**STORED DATA:**
——

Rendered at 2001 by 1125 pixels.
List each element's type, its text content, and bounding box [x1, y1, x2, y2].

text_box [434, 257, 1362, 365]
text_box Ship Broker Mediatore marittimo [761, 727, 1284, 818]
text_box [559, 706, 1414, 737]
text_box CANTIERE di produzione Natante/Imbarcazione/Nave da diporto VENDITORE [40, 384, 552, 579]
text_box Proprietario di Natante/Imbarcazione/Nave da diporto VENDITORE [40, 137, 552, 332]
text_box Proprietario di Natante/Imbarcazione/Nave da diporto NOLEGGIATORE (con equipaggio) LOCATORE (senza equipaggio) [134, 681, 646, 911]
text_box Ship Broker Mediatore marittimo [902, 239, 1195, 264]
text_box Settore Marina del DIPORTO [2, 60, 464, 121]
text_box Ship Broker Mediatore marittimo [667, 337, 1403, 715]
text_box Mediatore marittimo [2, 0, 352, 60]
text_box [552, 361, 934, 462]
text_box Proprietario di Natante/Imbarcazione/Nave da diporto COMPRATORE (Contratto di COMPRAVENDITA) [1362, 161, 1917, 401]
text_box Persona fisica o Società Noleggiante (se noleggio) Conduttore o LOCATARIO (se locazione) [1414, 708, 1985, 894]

——

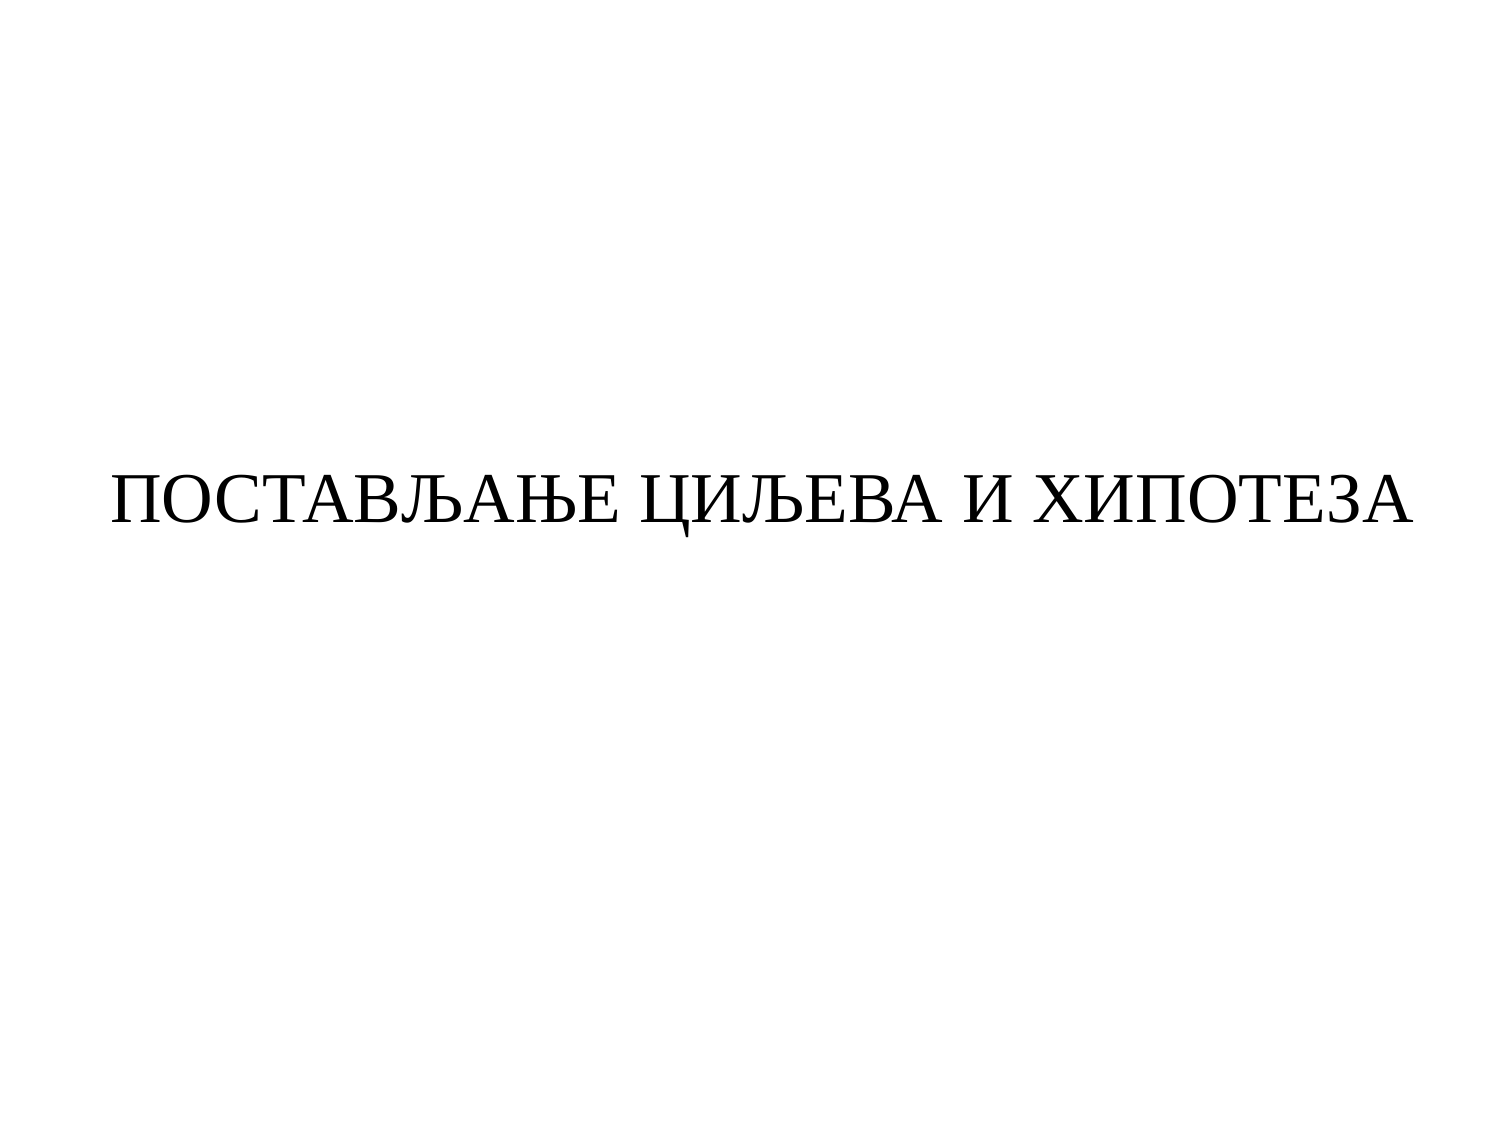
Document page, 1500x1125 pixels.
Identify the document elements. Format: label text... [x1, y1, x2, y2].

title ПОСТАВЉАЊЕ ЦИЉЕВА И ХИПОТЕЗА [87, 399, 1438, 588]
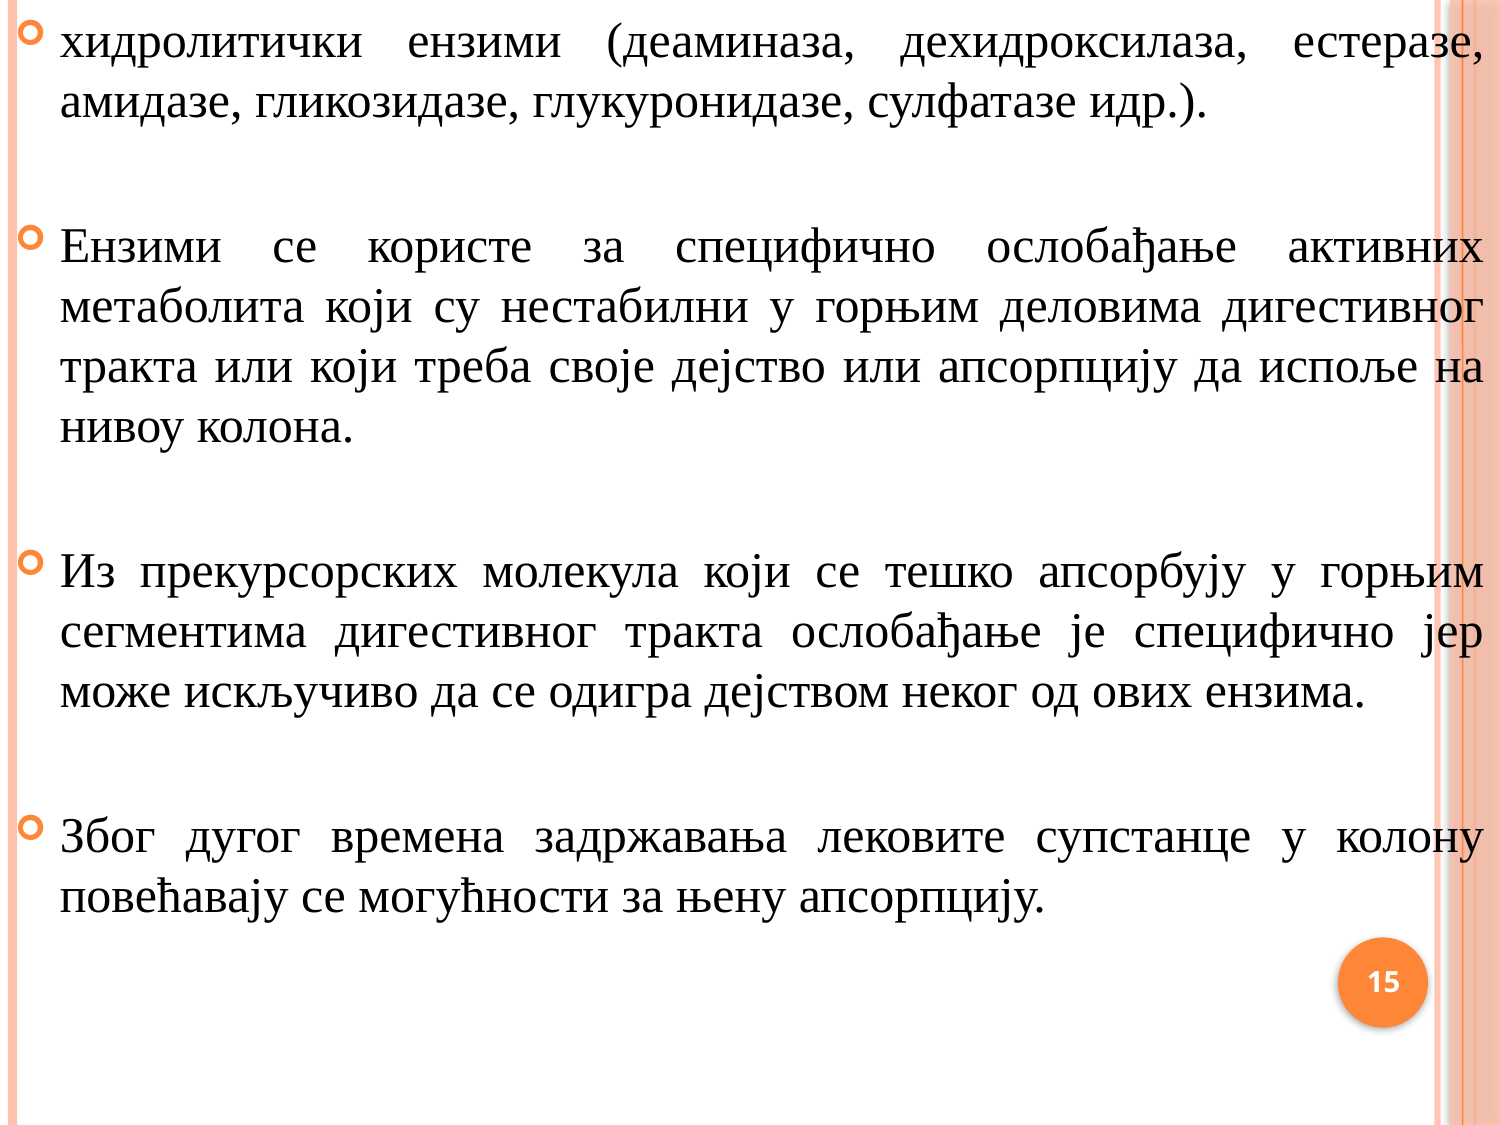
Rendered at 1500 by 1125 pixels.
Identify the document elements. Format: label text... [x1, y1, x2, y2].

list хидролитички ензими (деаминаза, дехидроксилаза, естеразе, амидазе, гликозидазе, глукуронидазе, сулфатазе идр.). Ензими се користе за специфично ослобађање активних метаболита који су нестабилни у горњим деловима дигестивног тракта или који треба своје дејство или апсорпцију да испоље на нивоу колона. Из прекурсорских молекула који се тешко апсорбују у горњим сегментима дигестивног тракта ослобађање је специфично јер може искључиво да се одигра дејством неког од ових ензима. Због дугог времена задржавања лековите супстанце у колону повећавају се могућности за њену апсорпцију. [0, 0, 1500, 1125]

——

**WHAT IS EXPECTED:** In the material above, find every line with the word "Rendered" and show it.

**ANSWER FOR THE TASK:**
Rendered at 2001 by 1125 pixels.
Rendered at 1500 by 1125 pixels.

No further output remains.